GIVEN INFORMATION ::

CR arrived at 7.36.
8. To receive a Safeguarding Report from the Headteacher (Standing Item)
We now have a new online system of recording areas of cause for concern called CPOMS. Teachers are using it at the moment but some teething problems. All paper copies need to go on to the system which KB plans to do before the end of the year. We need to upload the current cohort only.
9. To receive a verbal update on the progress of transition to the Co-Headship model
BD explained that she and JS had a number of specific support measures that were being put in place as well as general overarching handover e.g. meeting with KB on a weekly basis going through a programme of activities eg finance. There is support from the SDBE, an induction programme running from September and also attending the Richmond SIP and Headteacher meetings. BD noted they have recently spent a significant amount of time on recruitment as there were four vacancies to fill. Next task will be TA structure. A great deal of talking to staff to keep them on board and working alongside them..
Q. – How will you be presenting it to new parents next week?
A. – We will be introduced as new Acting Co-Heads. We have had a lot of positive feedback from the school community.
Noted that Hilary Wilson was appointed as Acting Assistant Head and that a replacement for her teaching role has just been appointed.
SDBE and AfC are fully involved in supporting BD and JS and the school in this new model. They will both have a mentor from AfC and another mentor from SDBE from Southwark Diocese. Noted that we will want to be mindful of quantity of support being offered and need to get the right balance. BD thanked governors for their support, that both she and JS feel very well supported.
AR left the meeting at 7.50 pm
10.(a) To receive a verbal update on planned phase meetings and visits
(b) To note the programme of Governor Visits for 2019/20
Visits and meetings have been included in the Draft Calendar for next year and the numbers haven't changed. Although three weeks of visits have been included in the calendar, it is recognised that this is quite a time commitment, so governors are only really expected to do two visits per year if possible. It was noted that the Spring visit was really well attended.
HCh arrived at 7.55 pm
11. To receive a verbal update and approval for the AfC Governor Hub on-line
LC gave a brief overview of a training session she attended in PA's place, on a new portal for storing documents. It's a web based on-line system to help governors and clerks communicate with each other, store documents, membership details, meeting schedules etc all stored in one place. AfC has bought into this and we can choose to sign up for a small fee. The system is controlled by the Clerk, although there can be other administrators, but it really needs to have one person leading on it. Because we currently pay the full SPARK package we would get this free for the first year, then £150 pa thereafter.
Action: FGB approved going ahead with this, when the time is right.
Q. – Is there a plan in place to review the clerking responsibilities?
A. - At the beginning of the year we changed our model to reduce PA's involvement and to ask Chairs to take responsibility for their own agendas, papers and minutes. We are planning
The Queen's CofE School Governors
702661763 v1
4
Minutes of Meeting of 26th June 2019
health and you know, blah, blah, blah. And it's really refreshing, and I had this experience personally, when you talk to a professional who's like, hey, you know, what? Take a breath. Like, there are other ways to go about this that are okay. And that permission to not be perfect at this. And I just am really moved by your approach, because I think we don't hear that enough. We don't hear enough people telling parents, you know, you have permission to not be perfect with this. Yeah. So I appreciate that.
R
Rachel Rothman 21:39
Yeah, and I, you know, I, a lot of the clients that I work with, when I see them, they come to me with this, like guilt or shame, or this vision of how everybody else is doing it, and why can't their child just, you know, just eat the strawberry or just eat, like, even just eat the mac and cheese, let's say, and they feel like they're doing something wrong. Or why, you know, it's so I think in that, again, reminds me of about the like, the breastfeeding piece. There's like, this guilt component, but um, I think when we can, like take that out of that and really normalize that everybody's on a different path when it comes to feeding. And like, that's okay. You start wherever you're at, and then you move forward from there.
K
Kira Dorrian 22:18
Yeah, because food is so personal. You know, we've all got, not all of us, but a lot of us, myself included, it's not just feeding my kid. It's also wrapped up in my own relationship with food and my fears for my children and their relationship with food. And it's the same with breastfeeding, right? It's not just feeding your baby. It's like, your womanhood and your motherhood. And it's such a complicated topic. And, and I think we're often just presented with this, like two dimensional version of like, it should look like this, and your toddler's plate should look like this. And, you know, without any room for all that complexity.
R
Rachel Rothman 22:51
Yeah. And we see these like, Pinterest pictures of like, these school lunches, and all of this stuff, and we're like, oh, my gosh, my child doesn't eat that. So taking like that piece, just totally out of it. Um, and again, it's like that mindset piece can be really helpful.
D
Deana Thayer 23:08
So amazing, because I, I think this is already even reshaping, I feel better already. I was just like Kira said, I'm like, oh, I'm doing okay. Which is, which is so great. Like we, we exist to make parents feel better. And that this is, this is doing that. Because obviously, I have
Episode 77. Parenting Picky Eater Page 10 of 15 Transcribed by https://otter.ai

TASK TO CARRY OUT ::
Transcribe all of the entries without altering anything.

FINISHED EXERCISE ::
CR arrived at 7.36.
8. To receive a Safeguarding Report from the Headteacher (Standing Item)
We now have a new online system of recording areas of cause for concern called CPOMS. Teachers are using it at the moment but some teething problems. All paper copies need to go on to the system which KB plans to do before the end of the year. We need to upload the current cohort only.
9. To receive a verbal update on the progress of transition to the Co-Headship model
BD explained that she and JS had a number of specific support measures that were being put in place as well as general overarching handover e.g. meeting with KB on a weekly basis going through a programme of activities eg finance. There is support from the SDBE, an induction programme running from September and also attending the Richmond SIP and Headteacher meetings. BD noted they have recently spent a significant amount of time on recruitment as there were four vacancies to fill. Next task will be TA structure. A great deal of talking to staff to keep them on board and working alongside them..
Q. – How will you be presenting it to new parents next week?
A. – We will be introduced as new Acting Co-Heads. We have had a lot of positive feedback from the school community.
Noted that Hilary Wilson was appointed as Acting Assistant Head and that a replacement for her teaching role has just been appointed.
SDBE and AfC are fully involved in supporting BD and JS and the school in this new model. They will both have a mentor from AfC and another mentor from SDBE from Southwark Diocese. Noted that we will want to be mindful of quantity of support being offered and need to get the right balance. BD thanked governors for their support, that both she and JS feel very well supported.
AR left the meeting at 7.50 pm
10.(a) To receive a verbal update on planned phase meetings and visits
(b) To note the programme of Governor Visits for 2019/20
Visits and meetings have been included in the Draft Calendar for next year and the numbers haven't changed. Although three weeks of visits have been included in the calendar, it is recognised that this is quite a time commitment, so governors are only really expected to do two visits per year if possible. It was noted that the Spring visit was really well attended.
HCh arrived at 7.55 pm
11. To receive a verbal update and approval for the AfC Governor Hub on-line
LC gave a brief overview of a training session she attended in PA's place, on a new portal for storing documents. It's a web based on-line system to help governors and clerks communicate with each other, store documents, membership details, meeting schedules etc all stored in one place. AfC has bought into this and we can choose to sign up for a small fee. The system is controlled by the Clerk, although there can be other administrators, but it really needs to have one person leading on it. Because we currently pay the full SPARK package we would get this free for the first year, then £150 pa thereafter.
Action: FGB approved going ahead with this, when the time is right.
Q. – Is there a plan in place to review the clerking responsibilities?
A. - At the beginning of the year we changed our model to reduce PA's involvement and to ask Chairs to take responsibility for their own agendas, papers and minutes. We are planning
The Queen's CofE School Governors
702661763 v1
4
Minutes of Meeting of 26th June 2019
health and you know, blah, blah, blah. And it's really refreshing, and I had this experience personally, when you talk to a professional who's like, hey, you know, what? Take a breath. Like, there are other ways to go about this that are okay. And that permission to not be perfect at this. And I just am really moved by your approach, because I think we don't hear that enough. We don't hear enough people telling parents, you know, you have permission to not be perfect with this. Yeah. So I appreciate that.
R
Rachel Rothman 21:39
Yeah, and I, you know, I, a lot of the clients that I work with, when I see them, they come to me with this, like guilt or shame, or this vision of how everybody else is doing it, and why can't their child just, you know, just eat the strawberry or just eat, like, even just eat the mac and cheese, let's say, and they feel like they're doing something wrong. Or why, you know, it's so I think in that, again, reminds me of about the like, the breastfeeding piece. There's like, this guilt component, but um, I think when we can, like take that out of that and really normalize that everybody's on a different path when it comes to feeding. And like, that's okay. You start wherever you're at, and then you move forward from there.
K
Kira Dorrian 22:18
Yeah, because food is so personal. You know, we've all got, not all of us, but a lot of us, myself included, it's not just feeding my kid. It's also wrapped up in my own relationship with food and my fears for my children and their relationship with food. And it's the same with breastfeeding, right? It's not just feeding your baby. It's like, your womanhood and your motherhood. And it's such a complicated topic. And, and I think we're often just presented with this, like two dimensional version of like, it should look like this, and your toddler's plate should look like this. And, you know, without any room for all that complexity.
R
Rachel Rothman 22:51
Yeah. And we see these like, Pinterest pictures of like, these school lunches, and all of this stuff, and we're like, oh, my gosh, my child doesn't eat that. So taking like that piece, just totally out of it. Um, and again, it's like that mindset piece can be really helpful.
D
Deana Thayer 23:08
So amazing, because I, I think this is already even reshaping, I feel better already. I was just like Kira said, I'm like, oh, I'm doing okay. Which is, which is so great. Like we, we exist to make parents feel better. And that this is, this is doing that. Because obviously, I have
Episode 77. Parenting Picky Eater Page 10 of 15 Transcribed by https://otter.ai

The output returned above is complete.